Every artist, at some point in their career, has to step from out of the shadows to announce themselves to the world. There are those who have a talent so obvious that one line on one song can say it all. With that said, the reintroduction of Jared Evan couldn’t have come soon enough. Releasing his first official album in the form of Boom Bap & Blues, the New York singer, songwriter, producer and rapper is without question the truth.
Having already released three mixtapes and an EP prior, each has progressively gotten better. Not only fine-tuning his skills as a producer, his emceeing has improved dramatically. His songwriting capabilities are now far more superior too – perhaps the time he spent with OneRepublic frontman Ryan Tedder helped. As a quadruple threat musically, and with famed film maker Rik Cordero looking on from behind the scenes, Evan should be riding the same type of waves the likes of Kendrick Lamar and Drake are; but for some reason he’s never quite got the break he deserves. Enter Boom Bap & Blues.
Teaming up with turntablist extraordinaire Statik Selektah, who produces the entire 10-track LP, Evan has put together one of the purest hip-hop records of the past few years. It has everything – rhymes, vocals, knocking beats, and an underlining story of progression through music – and will have listeners hooked from start to finish. Incorporating a love for boom bap hip-hop (shout out to KRS One), rock music and soul, the emotions sparked upon listening are enough to take fans of hip-hop back to what many would call the golden era.

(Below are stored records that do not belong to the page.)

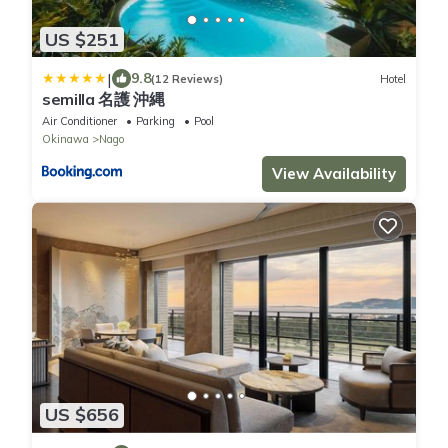
US $251
|
9.8
(12 Reviews)
Hotel
semilla 名護 沖縄
Air Conditioner
Parking
Pool
Okinawa
Nago
View Availability
US $656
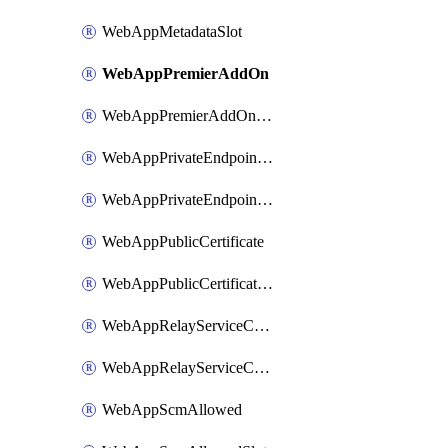
WebAppMetadataSlot
WebAppPremierAddOn
WebAppPremierAddOnSlot
WebAppPrivateEndpointConnection
WebAppPrivateEndpointConnectionSlot
WebAppPublicCertificate
WebAppPublicCertificateSlot
WebAppRelayServiceConnection
WebAppRelayServiceConnectionSlot
WebAppScmAllowed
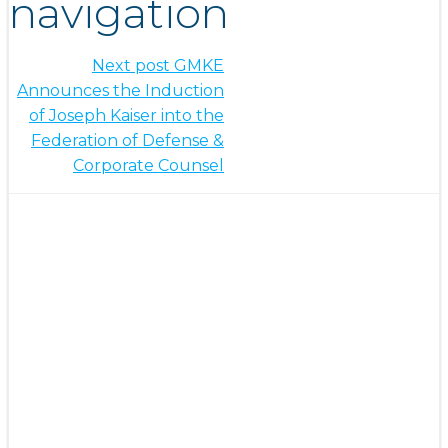
navigation
Next post
GMKE
Announces the Induction
of Joseph Kaiser into the
Federation of Defense &
Corporate Counsel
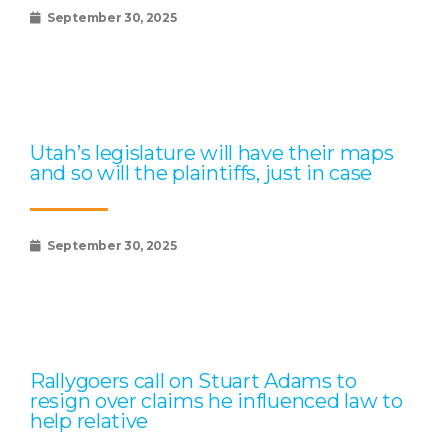
September 30, 2025
Utah’s legislature will have their maps
and so will the plaintiffs, just in case
September 30, 2025
Rallygoers call on Stuart Adams to
resign over claims he influenced law to
help relative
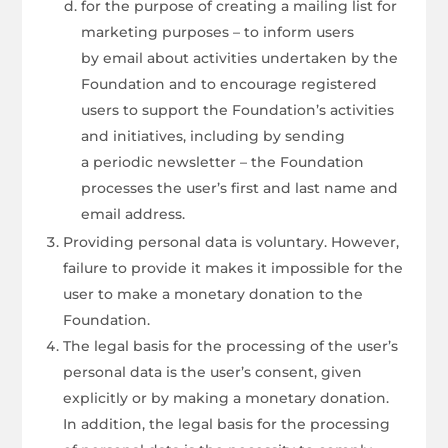
for the purpose of creating a mailing list for
marketing purposes – to inform users
by email about activities undertaken by the
Foundation and to encourage registered
users to support the Foundation’s activities
and initiatives, including by sending
a periodic newsletter – the Foundation
processes the user’s first and last name and
email address.
Providing personal data is voluntary. However,
failure to provide it makes it impossible for the
user to make a monetary donation to the
Foundation.
The legal basis for the processing of the user’s
personal data is the user’s consent, given
explicitly or by making a monetary donation.
In addition, the legal basis for the processing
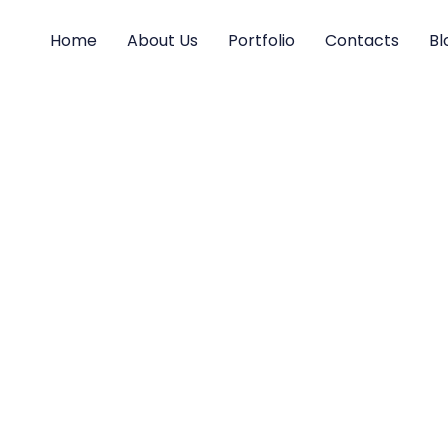
Home
About Us
Portfolio
Contacts
Bl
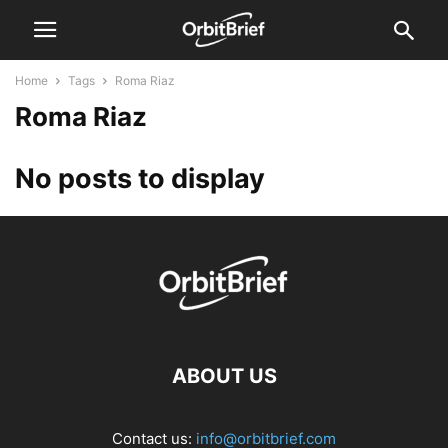
Home
Tags
Roma Riaz
Roma Riaz
No posts to display
ABOUT US
Contact us:
info@orbitbrief.com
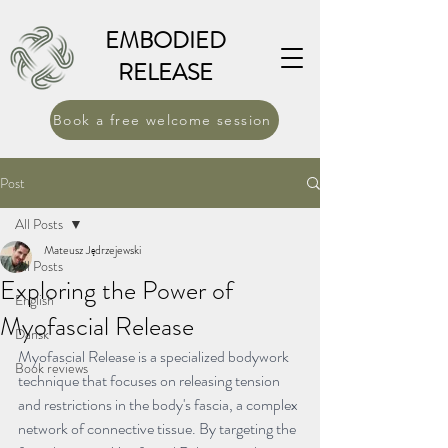
EMBODIED
RELEASE
Book a free welcome session
Post
All Posts
Mateusz Jędrzejewski
All Posts
Exploring the Power of
English
Myofascial Release
Dansk
Myofascial Release is a specialized bodywork 
Book reviews
technique that focuses on releasing tension 
and restrictions in the body's fascia, a complex 
network of connective tissue. By targeting the 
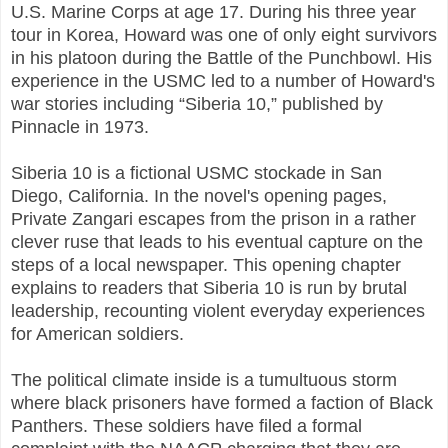
U.S. Marine Corps at age 17. During his three year
tour in Korea, Howard was one of only eight survivors
in his platoon during the Battle of the Punchbowl. His
experience in the USMC led to a number of Howard's
war stories including “Siberia 10,” published by
Pinnacle in 1973.
Siberia 10 is a fictional USMC stockade in San
Diego, California. In the novel's opening pages,
Private Zangari escapes from the prison in a rather
clever ruse that leads to his eventual capture on the
steps of a local newspaper. This opening chapter
explains to readers that Siberia 10 is run by brutal
leadership, recounting violent everyday experiences
for American soldiers.
The political climate inside is a tumultuous storm
where black prisoners have formed a faction of Black
Panthers. These soldiers have filed a formal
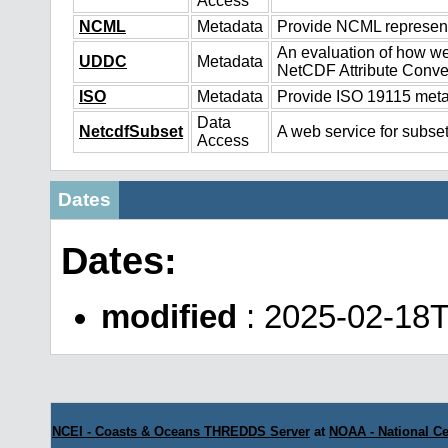
Access
NCML
Metadata
Provide NCML representa
An evaluation of how we
UDDC
Metadata
NetCDF Attribute Conve
ISO
Metadata
Provide ISO 19115 metad
Data
NetcdfSubset
A web service for subset
Access
Dates
Dates:
modified
: 2025-02-18
NCEI - Coasts & Oceans THREDDS Server
at
NOAA - National Ce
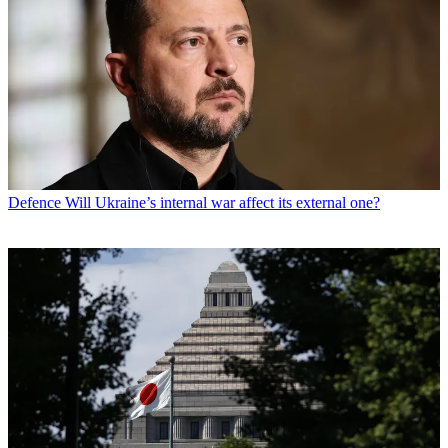
Defence
Will Ukraine’s internal war affect its external one?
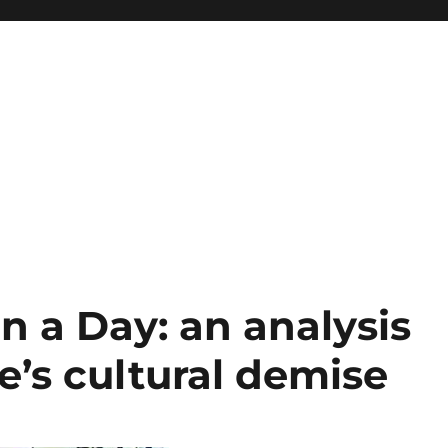
in a Day: an analysis
’s cultural demise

Opening with a short piano-laced introduction, “Blue” hears Evan sing about striking a chord with people via music. Over the upbeat and inspirationally rapturous instrumental he introduces himself and the beginning of the story, spitting a few bars to let fans know where he’s coming from; “The new rock roll, the blue eyed soul/ Been doing this since five like the new iPhone.” Once the track ends and the reality of what just happened kicks in, “Uma Thurman” steps up and slaps listeners across the face, pretty much like the female in the track’s leading role. Showing his admiration for the Kill Bill actress in a twisted relationship sort of way, Evan, complete with movie sound bites, jumps on the “Follow My Heart” (The Manhattans) sample to describe the craziness that can surround a relationship.
Featuring the Eminem sample, “From the black side all the way to the white side,” taken from his “Yellow Brick Road” joint, “Black & White” hears Evan team up with Brooklyn rhymer-of-the-moment Joey Bada$$ to paint an emotionally monochrome picture. High on less-than-colourful visuals, the track is more about a mistrusting girl who has never had it given to her straight. Instrumentally typical of Statik Selektah in the sense that it’s a mid-tempo storyline incorporated beat – Statik likes to use samples that relate to the track’s overall message – it stands out as a prime example of a great collaborative effort.
With an underlining story throughout that screams the come-up and not being able to live without music, joints like “Toast,” with rhymer Hoodie Allen, play like the celebratory moment when all is well. With one of the album’s more simplistic beats, Allen actually stands out as having one up on Evan as far as rhyme skills go. Spitting, “Fuck riding in the Benz rather roll up in a tank, living practical/ Said I’m only looking for a rose, what would Axel do?,” the Crew Cuts emcee is realer than real-deal, Holyfield.
Vocally standing out as an album highlight, Evan comes with it on “The Devil Wears Prada.” With a slight step up in the vocal range department, the song sounds like something Pharrell of The Neptunes might do. Another comparison worth mentioning on the same track is the instrumental itself sounds like Statik might have taken a leaf out of 9th Wonder’s way of working; with an opening sample chop very reminiscent of something the North Carolina producer might do. Regardless, comparisons or not, the track is superb.
In closing, as someone who may never have heard of Jared Evan before, picking this album up would be a good option as far as exploring unchartered waters. Sure Action Bronson‘s verse on “Pro Create” is a bit lacklustre, and the album is a little short, but with the likes of Termanology and Lil’ Fame (of M.O.P.) also making appearances, it further proves the type of support the multi-talented musician has.
He’s a wonder kid with wonderful skills, and Boom Bap & Blues goes all out to prove it.